# 📎 Towards Better Word
By Artyom Bologov <aartaka.me>

<assets/better-word.png> (Image with hand-drawn text, mostly repeating “WORD”. The “WORD” in the center is big and highlighted. The ones around it are smaller and scattered around the canvas. Every one of them has some special symbols (“!?_-$” etc.) appended. Brighter color “ARTYOM”, “BOLOGOV”, and “AARTAKA.ME” are also spread around.)

Armenian has 39 letters
And even some more if you take some historic ones.
(My favorite one is ‘ԱՒ’, doing a sound in between ‘A’ and ‘W’.)
It’s a lot.
With such an amount, even the language as phonetically diverse as Armenian… has some letters unused.
Well, not unused, but rare.
Some almost exclusively allocated to represent loan word sounds, like English soft ‘p’ or plain ‘o’
(The letters in question are ‘Փ’ and ‘Օ’.)

I don’t find that bad or worthy of a language reform.
More than anything, I’m ready to embrace this diversity.
(However hard learning Armenian alphabet and phonetics was.)

I find it more surprising that some languages don’t do that.
Toki Pona is extremely minimalist in its sound set, which might be good for a conlang.
But it’s terrible for loan words.
And loan words are an important way to extend the language, almost for free.
I realize that this is not a goal for Toki Pona, but the problem is there.
Inflexibility when exposed to other languages.

Now where am I getting with that…
Right! Text editing!

Open your code editor and input this sequence of symbols into the buffer (copy-pasting is allowed):

===================================  ===================================
ident_name-re-enacted@here
==================== test test test ====================

What happens if you put the cursor at the start of this sequence and do forward-word (vi <kbd>w</kbd>, Emacs <kbd>M-f</kbd> key)?
It will most inevitably land on the first dash.
Press it again? Next dash.
Press again? At-sign.
But… why didn’t is stop at the underscore?

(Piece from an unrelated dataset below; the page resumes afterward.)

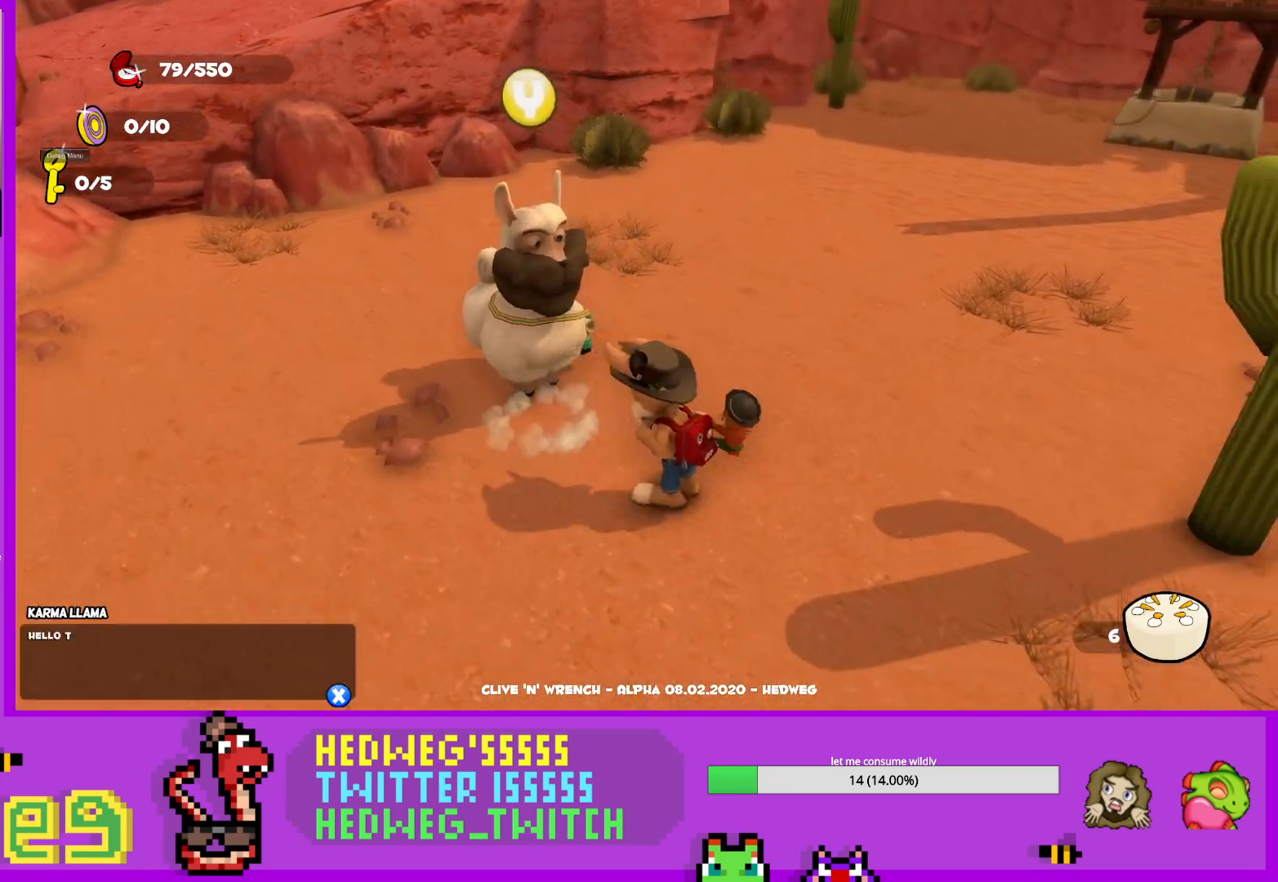
{"buttons": [], "left_stick": "center", "right_stick": "center", "events": []}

That’s the concept of “word.”
It’s quite rich in linguistic associations, so it must be something smart.
Yet it’s boring in text editing: “word” is a sequence of alphanumeric and underscores.
That’s it.

You can see this notion of “word” everywhere:

• Most text editing widgets in most GUI frameworks
• Browser text boxes (I’ll let you in on a secret: these are the same as GUI text widgets)
• Regex (Perl et al. `\w` char class)
• Hashtags
• Usernames

This awful notion permeates everywhere.
It doesn’t account for any language but C (which vi was apparently written in/for.)
Even though most C-family languages have diverging notion of identifier / word / movement unit.
Here’s what’s allowed in identifiers in some programming languages:

JavaScript:
C-like, but with `$` allowed (remember jQuery?)
Perl:
Sigils starting identifiers! Like `$scalar`, `@array`, `%hash`, and `&fn`. (As an added irony, these are not recognized as integral words by Perl’s own `\w` regex)
BASIC:
Type-postfixed vars: `string$`, `double#`, `float!`, and `integer%`.
Lisp-family:
`|Anything|`, but conventionally `d-a-s-h-e-d`, `destructive!`, `predicate?`, `%internal%`, and `*global*`
CSS:
@nγ✝нiΝ9! <developer.mozilla.org/en-US/docs/Web/CSS/custom-ident>

See where I’m getting with this Armenian vs. Toki Pona argument?
Text editing word concept is inflexible when encountering the diversity of naming systems.
We need better.

“S-expressions!” shouts a Lisp freak in me.
And that’s a really good solution, because it implies a structure that “words” don’t have.
All the text you work on has structure, and yet you’re not using it.
Waste of resource.

But I think that s-expressions are not enough to dismantle “words.”
We need a better concept for atomic symbols / identifiers in our code / texts.
I introduce you to a Better Word™:

===================================  ed ===================================
\([[:alnum:]!#$%&*+/:;=?@^_`|~-]\{1,\}\)
==================== POSIX regex for a Better Word ====================

There are multiple complaints you can make about it that I expect:

• “But why include exclamation and question marks? There are terminators in prose”
• “Arithmetic operators should separate words. Yes, even dash, even in Lisp”
• “Words cannot consist entirely of digits, these are numbers”
• “Why not include dots and commas?”

But the mere fact of us thinking that shows: the concept of “word” is up to debate.
(If the “word” is indisputable to you, then you’re likely a vi+C—two separate words, no doubt!—extremist and I’m sorry for you.)
“Words” are inflexible, much like phonetic simplicity of Toki Pona.
Let’s change that.
If not with Better Word™, then with something else.
Because languages and tools are ours to shape, not vice versa.


Copyright 2022-2025 Artyom Bologov (aartaka).
Any and all opinions listed here are my own and not representative of my employers; future, past and present.